Is compassion compassion if it carries with it any form of agenda other than the increase of those served? This was brought home to us when members of the Tingha community treated us with much suspicion: ‘so why are you actually here? When are you going to do the Jesus thing to us?’ (Reported by G Huitker.)
Later this year I will publish a short book called ‘I just want to make a difference’. Its purpose is to help students rise up with enthusiasm for engagement in a greater good whilst avoiding some of the traps inherent in ‘I just want’.
How can the ‘powerful’ give power to the ‘powerless’ without belittling, patronising, colonising?
When young people can respond to this question with humility, insight, passion, hope, we have a good chance they will grow deeper into service across many fruitful years. We also have a good chance that our presence among our neighbours brings no harm!
There is also a good chance that our school communities can work our way through the real cost of friendship. That is, living with complex questions around real people.
The Timorese are the happiest people I have ever met. However, the injustice is hard to ignore. Ida (a friend from Atauro Island) is my equal but will never get the same opportunities. Even today, we hear Australia decry China for taking what international law says does not belong to it in the south China sea, when we are doing the exact same thing against Timor-Leste in the Timor sea.

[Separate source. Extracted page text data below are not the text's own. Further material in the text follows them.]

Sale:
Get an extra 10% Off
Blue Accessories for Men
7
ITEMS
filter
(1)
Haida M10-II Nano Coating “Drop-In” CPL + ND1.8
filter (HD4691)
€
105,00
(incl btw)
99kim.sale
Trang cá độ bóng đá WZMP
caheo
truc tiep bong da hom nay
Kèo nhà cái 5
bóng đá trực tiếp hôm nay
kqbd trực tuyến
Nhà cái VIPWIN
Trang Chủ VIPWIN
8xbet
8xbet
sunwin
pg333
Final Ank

Meg, student returning from Timor 2016
Can we publish Meg’s comments? Is it too political? What does friendship mean if we avoid the messy bits? Isn’t silence the hymn of the dominant culture? Isn’t silence profoundly political?
These are not easy questions to work through. But they bring a context of reality to our school programs. This reality is where the gospel is alive, vibrant, life giving.
So, what did you do in Timor?
Again. This is not the best question. ‘Who were you with? What did you learn? What friendships did you build? How have you changed? What will you do differently now? By whose side do you now stand?’
These are better questions. We have to help our communities find these kind of questions. And these questions are where we live out our identification with Jesus and proclaim the Good News of the gospel through transformative action.